Hacker News new | ask | show | jobs
by kpmah 3856 days ago
Number 1 problem with microservices here:

https://github.com/umermansoor/microservices/blob/master/ser...

N+1 HTTP requests. Ouch. Wouldn't it be nice to be able to do a database join?

2 comments

There's a lot of benefits to this approach over a database join if you have async IO. Specifically, sharding becomes trivial and you can cache each movie individually, so if one movie changes you don't need to invalidate the cache for all of them.
Yes, it might make sense if you're Facebook or Amazon to do this stuff. For the rest of us, a single (reasonably optimised) database can scale up to thousands of hits per second. Probably more.

Also there's another downside to this approach: you lose the ability to do atomic transactions on the application's data.

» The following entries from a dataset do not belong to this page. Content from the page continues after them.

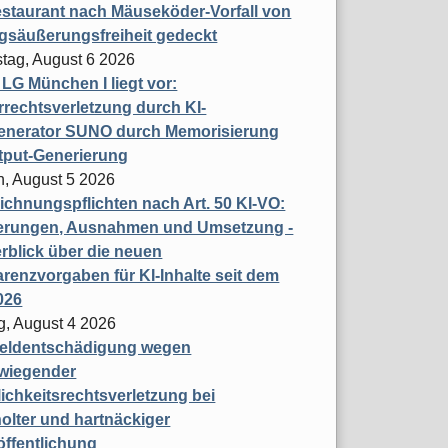
staurant nach Mäuseköder-Vorfall von
gsäußerungsfreiheit gedeckt
tag, August 6 2026
t LG München I liegt vor:
rechtsverletzung durch KI-
enerator SUNO durch Memorisierung
tput-Generierung
h, August 5 2026
chnungspflichten nach Art. 50 KI-VO:
erungen, Ausnahmen und Umsetzung -
rblick über die neuen
renzvorgaben für KI-Inhalte seit dem
026
g, August 4 2026
eldentschädigung wegen
wiegender
ichkeitsrechtsverletzung bei
olter und hartnäckiger
öffentlichung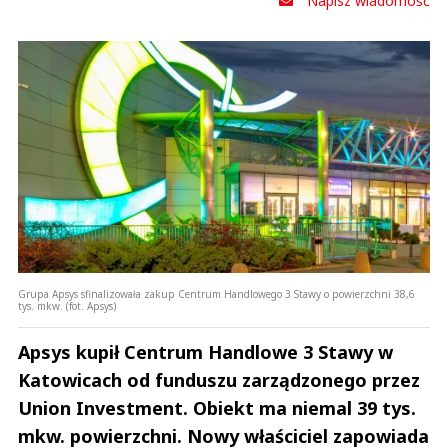
Napisz wiadomość
Grupa Apsys sfinalizowała zakup Centrum Handlowego 3 Stawy o powierzchni 38,6
tys. mkw. (fot. Apsys)
Apsys kupił Centrum Handlowe 3 Stawy w
Katowicach od funduszu zarządzonego przez
Union Investment. Obiekt ma niemal 39 tys.
mkw. powierzchni. Nowy właściciel zapowiada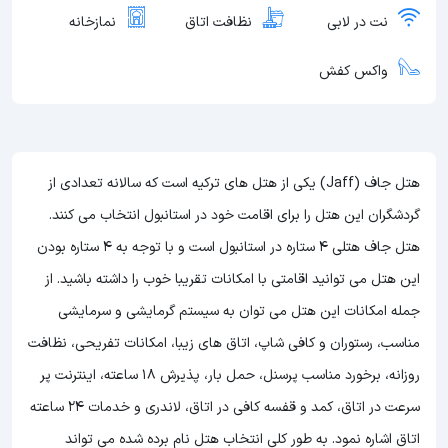
نت در لابی
نظافت اتاق
نمازخانه
واکس کفش
هتل جاف (Jaff) یکی از هتل های ترکیه است که سالانه تعدادی از
گردشگران این هتل را برای اقامت خود در استانبول انتخاب می کنند.
هتل جاف هتلی 4 ستاره در استانبول است و با توجه به 4 ستاره بودن
این هتل
می توانید اقامتی با امکانات تقریبا خوب را داشته باشید. از
جمله امکانات این هتل می توان به سیستم گرمایشی و سرمایشی
مناسب، رستوران و کافی شاپ، اتاق های زیبا، امکانات تفریحی، نظافت
روزانه، برخورد مناسب پرسنل، حمل بار، پذیرش 18 ساعته، اینترنت پر
سرعت در اتاق، کمد و قفسه کافی در اتاق، لاندری و خدمات 24 ساعته
اتاق اشاره نمود. به طور کلی انتخاب هتل نام برده شده می تواند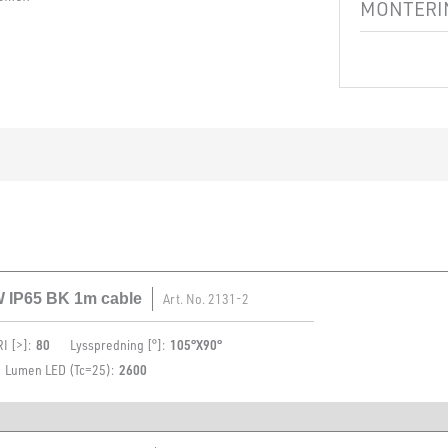
Isolasjonsklass
MONTERIN
Sokkel
Systemeffekt [
Montering
Lyseffekt [lm/
W IP65 BK 1m cable
Art. No.
2131-2
I [>]:
80
Lysspredning [°]:
105°X90°
Lumen LED (Tc=25):
2600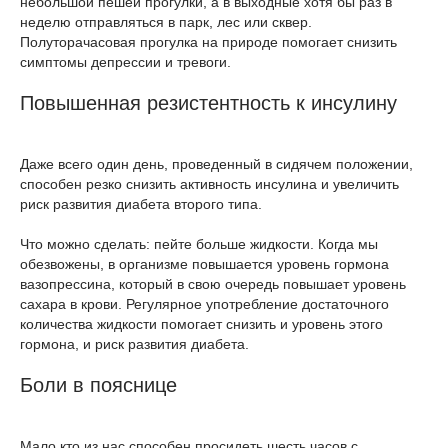
небольшой пешей прогулки, а в выходные хотя бы раз в
неделю отправляться в парк, лес или сквер.
Полуторачасовая прогулка на природе помогает снизить
симптомы депрессии и тревоги.
Повышенная резистентность к инсулину
Даже всего один день, проведенный в сидячем положении,
способен резко снизить активность инсулина и увеличить
риск развития диабета второго типа.
Что можно сделать: пейте больше жидкости. Когда мы
обезвожены, в организме повышается уровень гормона
вазопрессина, который в свою очередь повышает уровень
сахара в крови. Регулярное употребление достаточного
количества жидкости помогает снизить и уровень этого
гормона, и риск развития диабета.
Боли в пояснице
Мало кто из нас способен просидеть шесть часов с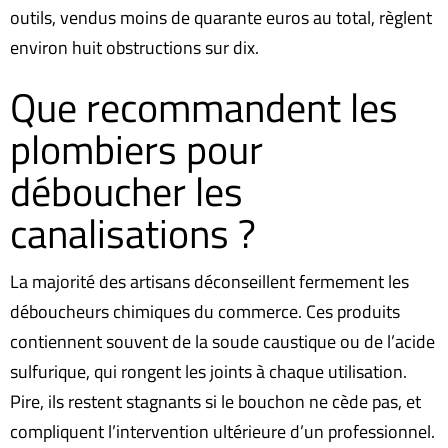
outils, vendus moins de quarante euros au total, règlent
environ huit obstructions sur dix.
Que recommandent les
plombiers pour
déboucher les
canalisations ?
La majorité des artisans déconseillent fermement les
déboucheurs chimiques du commerce. Ces produits
contiennent souvent de la soude caustique ou de l’acide
sulfurique, qui rongent les joints à chaque utilisation.
Pire, ils restent stagnants si le bouchon ne cède pas, et
compliquent l’intervention ultérieure d’un professionnel.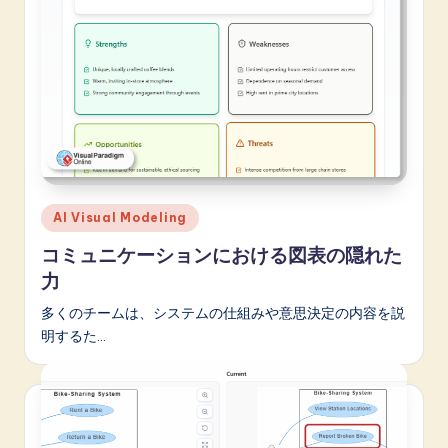
p
a
n
e
s
e
-
Posted
AI Visual Modeling
in
L
コミュニケーションにおける図表の隠れた
a
力
t
多くのチームは、システムの仕組みや意思決定の内容を説
明するた…
e
s
t
in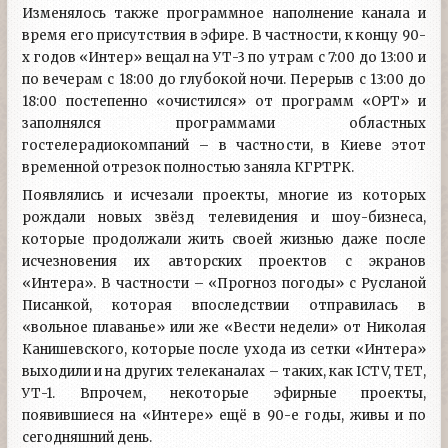
Изменялось также программное наполнение канала и
время его присутствия в эфире. В частности, к концу 90-
х годов «Интер» вещал на УТ-3 по утрам с 7:00 до 13:00 и
по вечерам с 18:00 до глубокой ночи. Перерыв с 13:00 до
18:00 постепенно «очистился» от программ «ОРТ» и
заполнялся программами областных
гостелерадиокомпаний – в частности, в Киеве этот
временной отрезок полностью заняла КГРТРК.
Появлялись и исчезали проекты, многие из которых
рождали новых звёзд телевидения и шоу-бизнеса,
которые продолжали жить своей жизнью даже после
исчезновения их авторских проектов с экранов
«Интера». В частности – «Прогноз погоды» с Русланой
Писанкой, которая впоследствии отправилась в
«вольное плаванье» или же «Вести недели» от Николая
Канишевского, которые после ухода из сетки «Интера»
выходили и на других телеканалах – таких, как ICTV, ТЕТ,
УТ-1. Впрочем, некоторые эфирные проекты,
появившиеся на «Интере» ещё в 90-е годы, живы и по
сегодняшний день.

Sure, but if you ever need to shard, you can no longer assume you can do atomic transactions anyway, which means you need to rewrite a lot of stuff.

By designing in this way, your scaling problems change from "the entire app fell over" to "the movie service fell over", which really helps with availability.

Not that there aren't disadvantages with microservices (overhead, distributed tracing, etc), I just think app architecture isn't one of them.

or just retrieve a list of movies

  movies_resp = requests.get("http://127.0.0.1:5001/movies?id=1&id=2&id=3")
Right, so you implement this multi-get for every service, you work around the GET URL length limit by using POST or something, you do this slow HTTP join in parallel with any other service data you need if possible, in your application code, and you get what a single SQL JOIN gives you.